** WHAT THIS TASK INVOLVES **
Please take the lines from the one holding "right eye: (62, 59)" through the one holding "left hip: (271, 104)" in the data below and copy them exactly.

** MATERIAL SUPPLIED **
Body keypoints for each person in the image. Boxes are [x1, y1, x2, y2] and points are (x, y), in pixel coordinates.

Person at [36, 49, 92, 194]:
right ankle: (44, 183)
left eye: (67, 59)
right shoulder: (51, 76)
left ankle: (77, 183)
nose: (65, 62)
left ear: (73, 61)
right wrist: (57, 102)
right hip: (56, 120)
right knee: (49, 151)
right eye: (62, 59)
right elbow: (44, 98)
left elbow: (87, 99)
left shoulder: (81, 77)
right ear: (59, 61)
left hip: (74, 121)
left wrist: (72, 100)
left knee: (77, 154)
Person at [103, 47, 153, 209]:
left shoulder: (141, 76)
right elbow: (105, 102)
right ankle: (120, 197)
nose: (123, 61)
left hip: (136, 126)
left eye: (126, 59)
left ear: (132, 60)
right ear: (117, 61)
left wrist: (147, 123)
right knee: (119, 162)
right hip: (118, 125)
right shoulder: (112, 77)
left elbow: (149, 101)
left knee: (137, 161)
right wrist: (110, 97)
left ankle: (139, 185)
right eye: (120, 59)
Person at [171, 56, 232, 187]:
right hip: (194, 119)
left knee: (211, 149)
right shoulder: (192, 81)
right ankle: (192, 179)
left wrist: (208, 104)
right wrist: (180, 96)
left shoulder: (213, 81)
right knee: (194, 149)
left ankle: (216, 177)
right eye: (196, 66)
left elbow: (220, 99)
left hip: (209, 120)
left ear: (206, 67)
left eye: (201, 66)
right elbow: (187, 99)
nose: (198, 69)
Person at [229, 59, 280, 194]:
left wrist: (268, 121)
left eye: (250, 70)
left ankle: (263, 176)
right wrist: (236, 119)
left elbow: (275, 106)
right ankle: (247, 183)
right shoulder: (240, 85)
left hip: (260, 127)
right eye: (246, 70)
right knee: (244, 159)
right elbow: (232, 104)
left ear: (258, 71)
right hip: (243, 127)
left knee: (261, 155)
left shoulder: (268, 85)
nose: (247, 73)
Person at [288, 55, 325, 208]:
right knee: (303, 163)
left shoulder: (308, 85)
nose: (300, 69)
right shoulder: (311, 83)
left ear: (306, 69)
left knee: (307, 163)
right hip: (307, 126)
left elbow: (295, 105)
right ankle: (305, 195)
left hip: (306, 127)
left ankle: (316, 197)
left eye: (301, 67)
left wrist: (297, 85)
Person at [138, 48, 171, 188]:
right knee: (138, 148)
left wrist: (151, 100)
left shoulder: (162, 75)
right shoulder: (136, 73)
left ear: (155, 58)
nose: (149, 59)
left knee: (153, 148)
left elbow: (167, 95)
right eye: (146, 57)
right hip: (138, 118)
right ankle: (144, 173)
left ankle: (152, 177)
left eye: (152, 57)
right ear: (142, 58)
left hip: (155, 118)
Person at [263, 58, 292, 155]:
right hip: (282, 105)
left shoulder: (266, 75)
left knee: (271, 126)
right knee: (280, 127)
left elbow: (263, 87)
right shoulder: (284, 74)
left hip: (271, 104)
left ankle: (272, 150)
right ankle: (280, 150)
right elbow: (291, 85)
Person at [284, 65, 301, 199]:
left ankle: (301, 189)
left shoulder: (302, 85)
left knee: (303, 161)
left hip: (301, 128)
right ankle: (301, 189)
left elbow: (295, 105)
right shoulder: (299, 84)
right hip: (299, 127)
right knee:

** RESPONSE **
right eye: (62, 59)
right elbow: (44, 98)
left elbow: (87, 99)
left shoulder: (81, 77)
right ear: (59, 61)
left hip: (74, 121)
left wrist: (72, 100)
left knee: (77, 154)
Person at [103, 47, 153, 209]:
left shoulder: (141, 76)
right elbow: (105, 102)
right ankle: (120, 197)
nose: (123, 61)
left hip: (136, 126)
left eye: (126, 59)
left ear: (132, 60)
right ear: (117, 61)
left wrist: (147, 123)
right knee: (119, 162)
right hip: (118, 125)
right shoulder: (112, 77)
left elbow: (149, 101)
left knee: (137, 161)
right wrist: (110, 97)
left ankle: (139, 185)
right eye: (120, 59)
Person at [171, 56, 232, 187]:
right hip: (194, 119)
left knee: (211, 149)
right shoulder: (192, 81)
right ankle: (192, 179)
left wrist: (208, 104)
right wrist: (180, 96)
left shoulder: (213, 81)
right knee: (194, 149)
left ankle: (216, 177)
right eye: (196, 66)
left elbow: (220, 99)
left hip: (209, 120)
left ear: (206, 67)
left eye: (201, 66)
right elbow: (187, 99)
nose: (198, 69)
Person at [229, 59, 280, 194]:
left wrist: (268, 121)
left eye: (250, 70)
left ankle: (263, 176)
right wrist: (236, 119)
left elbow: (275, 106)
right ankle: (247, 183)
right shoulder: (240, 85)
left hip: (260, 127)
right eye: (246, 70)
right knee: (244, 159)
right elbow: (232, 104)
left ear: (258, 71)
right hip: (243, 127)
left knee: (261, 155)
left shoulder: (268, 85)
nose: (247, 73)
Person at [288, 55, 325, 208]:
right knee: (303, 163)
left shoulder: (308, 85)
nose: (300, 69)
right shoulder: (311, 83)
left ear: (306, 69)
left knee: (307, 163)
right hip: (307, 126)
left elbow: (295, 105)
right ankle: (305, 195)
left hip: (306, 127)
left ankle: (316, 197)
left eye: (301, 67)
left wrist: (297, 85)
Person at [138, 48, 171, 188]:
right knee: (138, 148)
left wrist: (151, 100)
left shoulder: (162, 75)
right shoulder: (136, 73)
left ear: (155, 58)
nose: (149, 59)
left knee: (153, 148)
left elbow: (167, 95)
right eye: (146, 57)
right hip: (138, 118)
right ankle: (144, 173)
left ankle: (152, 177)
left eye: (152, 57)
right ear: (142, 58)
left hip: (155, 118)
Person at [263, 58, 292, 155]:
right hip: (282, 105)
left shoulder: (266, 75)
left knee: (271, 126)
right knee: (280, 127)
left elbow: (263, 87)
right shoulder: (284, 74)
left hip: (271, 104)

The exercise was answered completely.